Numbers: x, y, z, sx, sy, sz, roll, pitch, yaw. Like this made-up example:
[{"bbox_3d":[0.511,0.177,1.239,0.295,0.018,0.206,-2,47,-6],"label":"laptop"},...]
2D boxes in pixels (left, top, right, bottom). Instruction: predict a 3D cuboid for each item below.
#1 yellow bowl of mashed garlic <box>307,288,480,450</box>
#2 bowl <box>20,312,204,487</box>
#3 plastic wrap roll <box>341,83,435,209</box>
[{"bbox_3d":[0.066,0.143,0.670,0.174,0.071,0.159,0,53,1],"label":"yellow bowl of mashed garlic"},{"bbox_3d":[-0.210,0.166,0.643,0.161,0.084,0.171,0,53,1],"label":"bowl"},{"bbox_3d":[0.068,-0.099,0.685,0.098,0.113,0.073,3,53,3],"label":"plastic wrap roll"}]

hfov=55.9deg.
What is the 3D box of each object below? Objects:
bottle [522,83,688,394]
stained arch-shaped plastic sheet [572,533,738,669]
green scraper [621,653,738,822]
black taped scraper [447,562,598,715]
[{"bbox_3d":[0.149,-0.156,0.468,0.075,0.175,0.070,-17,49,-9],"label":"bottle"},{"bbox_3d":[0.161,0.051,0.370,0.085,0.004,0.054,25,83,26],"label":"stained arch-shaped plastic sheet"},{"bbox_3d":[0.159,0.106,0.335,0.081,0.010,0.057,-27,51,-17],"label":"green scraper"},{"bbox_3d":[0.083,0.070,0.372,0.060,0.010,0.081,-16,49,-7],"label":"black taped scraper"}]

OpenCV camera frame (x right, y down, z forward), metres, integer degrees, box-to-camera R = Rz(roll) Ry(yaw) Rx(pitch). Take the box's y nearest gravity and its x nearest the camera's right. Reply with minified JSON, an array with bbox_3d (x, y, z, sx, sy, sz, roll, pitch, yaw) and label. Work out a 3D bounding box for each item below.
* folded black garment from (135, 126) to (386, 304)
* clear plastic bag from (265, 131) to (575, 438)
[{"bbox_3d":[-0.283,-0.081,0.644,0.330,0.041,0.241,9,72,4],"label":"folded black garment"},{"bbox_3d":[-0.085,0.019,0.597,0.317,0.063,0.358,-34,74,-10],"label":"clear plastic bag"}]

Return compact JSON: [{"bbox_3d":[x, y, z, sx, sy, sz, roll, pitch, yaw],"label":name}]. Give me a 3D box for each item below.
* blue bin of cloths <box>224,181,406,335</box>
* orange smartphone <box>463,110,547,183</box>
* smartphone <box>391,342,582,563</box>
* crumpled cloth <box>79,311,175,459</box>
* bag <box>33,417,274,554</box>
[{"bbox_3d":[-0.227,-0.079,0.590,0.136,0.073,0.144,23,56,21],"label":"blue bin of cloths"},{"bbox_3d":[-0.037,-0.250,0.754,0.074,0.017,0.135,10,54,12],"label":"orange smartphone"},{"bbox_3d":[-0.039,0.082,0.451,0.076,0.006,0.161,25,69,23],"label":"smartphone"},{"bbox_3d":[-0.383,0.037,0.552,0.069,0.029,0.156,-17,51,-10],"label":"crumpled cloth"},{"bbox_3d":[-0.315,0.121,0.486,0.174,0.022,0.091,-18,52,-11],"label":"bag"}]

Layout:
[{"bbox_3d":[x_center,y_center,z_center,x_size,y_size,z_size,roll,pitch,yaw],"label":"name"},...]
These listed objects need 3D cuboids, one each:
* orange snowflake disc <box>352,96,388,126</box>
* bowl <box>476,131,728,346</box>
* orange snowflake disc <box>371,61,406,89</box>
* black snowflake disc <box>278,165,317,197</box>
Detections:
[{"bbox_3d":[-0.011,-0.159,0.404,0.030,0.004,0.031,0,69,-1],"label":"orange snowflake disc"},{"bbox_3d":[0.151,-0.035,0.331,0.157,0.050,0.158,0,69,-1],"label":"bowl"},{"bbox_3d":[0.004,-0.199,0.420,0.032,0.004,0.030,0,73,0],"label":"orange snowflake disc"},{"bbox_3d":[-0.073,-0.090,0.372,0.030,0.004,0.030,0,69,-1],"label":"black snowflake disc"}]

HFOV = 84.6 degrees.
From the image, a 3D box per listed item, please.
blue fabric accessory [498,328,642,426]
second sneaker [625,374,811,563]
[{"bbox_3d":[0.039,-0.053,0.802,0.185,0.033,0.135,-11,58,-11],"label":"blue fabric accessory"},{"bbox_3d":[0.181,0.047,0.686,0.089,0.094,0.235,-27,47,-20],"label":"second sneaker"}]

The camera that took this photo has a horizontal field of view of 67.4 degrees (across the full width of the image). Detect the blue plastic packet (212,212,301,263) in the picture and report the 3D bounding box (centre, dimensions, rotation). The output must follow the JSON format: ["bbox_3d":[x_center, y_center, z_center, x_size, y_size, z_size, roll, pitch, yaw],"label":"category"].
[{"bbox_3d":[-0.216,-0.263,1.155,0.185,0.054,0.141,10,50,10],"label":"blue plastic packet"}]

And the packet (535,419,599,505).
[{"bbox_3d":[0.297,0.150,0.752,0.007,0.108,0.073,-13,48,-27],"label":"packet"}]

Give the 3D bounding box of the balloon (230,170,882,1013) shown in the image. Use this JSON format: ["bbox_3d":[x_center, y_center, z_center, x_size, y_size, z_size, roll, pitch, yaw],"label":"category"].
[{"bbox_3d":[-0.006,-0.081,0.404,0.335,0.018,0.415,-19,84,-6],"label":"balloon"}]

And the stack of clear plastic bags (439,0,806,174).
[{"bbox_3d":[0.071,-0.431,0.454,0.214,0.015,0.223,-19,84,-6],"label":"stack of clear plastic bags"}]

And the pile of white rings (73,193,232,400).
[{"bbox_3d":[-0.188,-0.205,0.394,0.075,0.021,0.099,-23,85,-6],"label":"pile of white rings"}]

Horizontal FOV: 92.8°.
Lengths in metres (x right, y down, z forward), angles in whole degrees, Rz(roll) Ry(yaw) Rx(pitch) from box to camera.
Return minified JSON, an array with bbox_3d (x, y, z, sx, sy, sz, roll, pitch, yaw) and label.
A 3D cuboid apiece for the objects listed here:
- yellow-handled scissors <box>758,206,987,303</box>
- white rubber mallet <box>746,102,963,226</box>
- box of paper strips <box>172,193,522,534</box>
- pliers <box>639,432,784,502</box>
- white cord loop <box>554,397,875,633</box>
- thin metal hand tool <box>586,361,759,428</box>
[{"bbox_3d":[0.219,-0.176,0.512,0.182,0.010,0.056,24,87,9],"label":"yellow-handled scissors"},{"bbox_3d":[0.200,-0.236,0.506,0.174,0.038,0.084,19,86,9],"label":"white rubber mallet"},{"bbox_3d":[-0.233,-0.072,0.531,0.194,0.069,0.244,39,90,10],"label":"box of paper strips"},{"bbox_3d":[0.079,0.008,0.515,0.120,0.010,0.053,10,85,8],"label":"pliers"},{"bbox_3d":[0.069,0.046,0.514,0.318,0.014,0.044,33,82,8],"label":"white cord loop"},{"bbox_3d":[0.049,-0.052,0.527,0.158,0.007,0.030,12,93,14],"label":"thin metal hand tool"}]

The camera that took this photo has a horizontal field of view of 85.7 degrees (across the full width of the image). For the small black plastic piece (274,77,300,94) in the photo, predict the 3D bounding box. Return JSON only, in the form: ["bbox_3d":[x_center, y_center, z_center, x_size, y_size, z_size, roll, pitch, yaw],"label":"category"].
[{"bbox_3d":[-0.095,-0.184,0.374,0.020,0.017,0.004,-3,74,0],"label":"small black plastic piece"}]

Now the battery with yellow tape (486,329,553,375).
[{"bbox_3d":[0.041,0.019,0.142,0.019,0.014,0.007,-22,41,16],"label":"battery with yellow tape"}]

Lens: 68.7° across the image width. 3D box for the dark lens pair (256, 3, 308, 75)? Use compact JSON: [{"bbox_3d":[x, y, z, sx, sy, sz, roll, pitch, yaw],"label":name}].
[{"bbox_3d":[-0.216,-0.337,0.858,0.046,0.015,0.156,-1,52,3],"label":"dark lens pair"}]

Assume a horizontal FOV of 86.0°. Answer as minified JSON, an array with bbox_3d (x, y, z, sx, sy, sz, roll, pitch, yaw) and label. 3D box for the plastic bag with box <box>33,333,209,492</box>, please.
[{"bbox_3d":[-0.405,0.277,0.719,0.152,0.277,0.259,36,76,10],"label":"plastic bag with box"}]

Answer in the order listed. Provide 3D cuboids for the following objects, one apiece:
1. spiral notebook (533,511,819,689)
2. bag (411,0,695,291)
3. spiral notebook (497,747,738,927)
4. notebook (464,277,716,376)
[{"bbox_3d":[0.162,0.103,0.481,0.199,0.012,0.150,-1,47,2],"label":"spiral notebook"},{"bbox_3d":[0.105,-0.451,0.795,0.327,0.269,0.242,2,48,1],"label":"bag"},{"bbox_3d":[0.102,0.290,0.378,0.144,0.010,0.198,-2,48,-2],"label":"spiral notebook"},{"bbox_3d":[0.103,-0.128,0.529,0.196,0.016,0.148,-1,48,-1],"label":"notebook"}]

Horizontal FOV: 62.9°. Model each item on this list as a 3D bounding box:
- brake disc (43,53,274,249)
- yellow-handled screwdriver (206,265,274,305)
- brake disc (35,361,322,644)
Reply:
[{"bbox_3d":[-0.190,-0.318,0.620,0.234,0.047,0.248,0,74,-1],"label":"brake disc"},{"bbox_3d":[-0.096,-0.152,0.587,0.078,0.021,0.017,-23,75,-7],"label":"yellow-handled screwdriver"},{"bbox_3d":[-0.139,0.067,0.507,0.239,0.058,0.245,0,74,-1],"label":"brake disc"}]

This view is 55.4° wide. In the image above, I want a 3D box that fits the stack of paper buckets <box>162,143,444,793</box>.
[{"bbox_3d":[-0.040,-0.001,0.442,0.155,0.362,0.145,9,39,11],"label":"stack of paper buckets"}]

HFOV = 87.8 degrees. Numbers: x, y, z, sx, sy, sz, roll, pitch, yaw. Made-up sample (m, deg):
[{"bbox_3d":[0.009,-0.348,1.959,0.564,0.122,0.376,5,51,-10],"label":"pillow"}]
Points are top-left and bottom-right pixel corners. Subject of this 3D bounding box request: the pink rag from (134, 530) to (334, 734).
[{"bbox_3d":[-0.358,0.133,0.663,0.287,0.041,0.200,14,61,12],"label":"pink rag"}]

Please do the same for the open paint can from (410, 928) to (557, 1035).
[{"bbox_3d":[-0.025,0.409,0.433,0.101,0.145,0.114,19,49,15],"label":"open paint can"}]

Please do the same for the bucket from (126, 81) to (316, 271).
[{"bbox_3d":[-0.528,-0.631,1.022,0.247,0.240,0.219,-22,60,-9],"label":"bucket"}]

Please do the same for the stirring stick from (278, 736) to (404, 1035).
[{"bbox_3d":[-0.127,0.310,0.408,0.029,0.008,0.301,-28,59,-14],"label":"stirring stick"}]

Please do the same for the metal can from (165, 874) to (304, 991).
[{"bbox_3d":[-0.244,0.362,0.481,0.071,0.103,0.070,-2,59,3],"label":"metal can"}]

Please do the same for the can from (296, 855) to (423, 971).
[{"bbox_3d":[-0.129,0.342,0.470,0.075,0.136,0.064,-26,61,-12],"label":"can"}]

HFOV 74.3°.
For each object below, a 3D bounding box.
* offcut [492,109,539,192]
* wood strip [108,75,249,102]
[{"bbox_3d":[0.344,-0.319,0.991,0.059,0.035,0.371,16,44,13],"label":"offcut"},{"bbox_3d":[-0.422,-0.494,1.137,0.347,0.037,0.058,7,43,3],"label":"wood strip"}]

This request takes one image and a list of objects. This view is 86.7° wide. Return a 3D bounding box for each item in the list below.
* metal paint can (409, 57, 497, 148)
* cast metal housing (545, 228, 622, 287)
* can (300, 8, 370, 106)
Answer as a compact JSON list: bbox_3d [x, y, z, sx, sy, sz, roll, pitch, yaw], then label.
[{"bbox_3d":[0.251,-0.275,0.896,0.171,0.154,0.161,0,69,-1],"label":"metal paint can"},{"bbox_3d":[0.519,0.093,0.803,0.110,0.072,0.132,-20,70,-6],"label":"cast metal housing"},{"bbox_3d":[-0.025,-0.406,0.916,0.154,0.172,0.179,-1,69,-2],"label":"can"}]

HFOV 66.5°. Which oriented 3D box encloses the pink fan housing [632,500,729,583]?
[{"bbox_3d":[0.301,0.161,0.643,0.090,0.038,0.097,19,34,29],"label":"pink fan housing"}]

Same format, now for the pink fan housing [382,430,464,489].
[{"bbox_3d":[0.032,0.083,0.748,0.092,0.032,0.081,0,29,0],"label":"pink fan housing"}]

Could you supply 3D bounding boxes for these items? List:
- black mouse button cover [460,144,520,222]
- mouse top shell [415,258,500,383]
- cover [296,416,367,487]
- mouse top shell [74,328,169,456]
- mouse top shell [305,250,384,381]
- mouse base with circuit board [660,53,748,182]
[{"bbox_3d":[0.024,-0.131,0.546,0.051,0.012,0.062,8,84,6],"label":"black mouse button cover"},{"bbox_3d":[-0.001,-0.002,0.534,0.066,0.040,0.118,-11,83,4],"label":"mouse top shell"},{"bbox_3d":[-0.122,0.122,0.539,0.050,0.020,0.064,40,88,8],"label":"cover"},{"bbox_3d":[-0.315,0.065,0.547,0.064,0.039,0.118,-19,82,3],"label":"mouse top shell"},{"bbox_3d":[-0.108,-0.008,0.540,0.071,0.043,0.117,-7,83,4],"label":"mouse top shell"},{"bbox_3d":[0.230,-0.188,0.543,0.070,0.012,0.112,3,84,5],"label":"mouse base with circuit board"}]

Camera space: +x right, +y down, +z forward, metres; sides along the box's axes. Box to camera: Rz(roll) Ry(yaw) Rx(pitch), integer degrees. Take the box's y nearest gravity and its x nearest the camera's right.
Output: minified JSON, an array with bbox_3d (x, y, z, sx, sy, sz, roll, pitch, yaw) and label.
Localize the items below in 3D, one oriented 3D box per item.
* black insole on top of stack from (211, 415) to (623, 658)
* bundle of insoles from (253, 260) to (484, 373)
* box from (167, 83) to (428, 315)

::::::::::

Problem description: Only the lines from the beginning of the entries through the line bearing "#2 bowl <box>20,312,204,487</box>" should be returned, each exactly as written.

Reply:
Numbers: x, y, z, sx, sy, sz, roll, pitch, yaw. Like this made-up example:
[{"bbox_3d":[0.511,0.177,1.239,0.295,0.018,0.206,-2,47,-6],"label":"laptop"},...]
2D boxes in pixels (left, top, right, bottom). Instruction: predict a 3D cuboid for each item below.
#1 yellow bowl of mashed garlic <box>307,288,480,450</box>
#2 bowl <box>20,312,204,487</box>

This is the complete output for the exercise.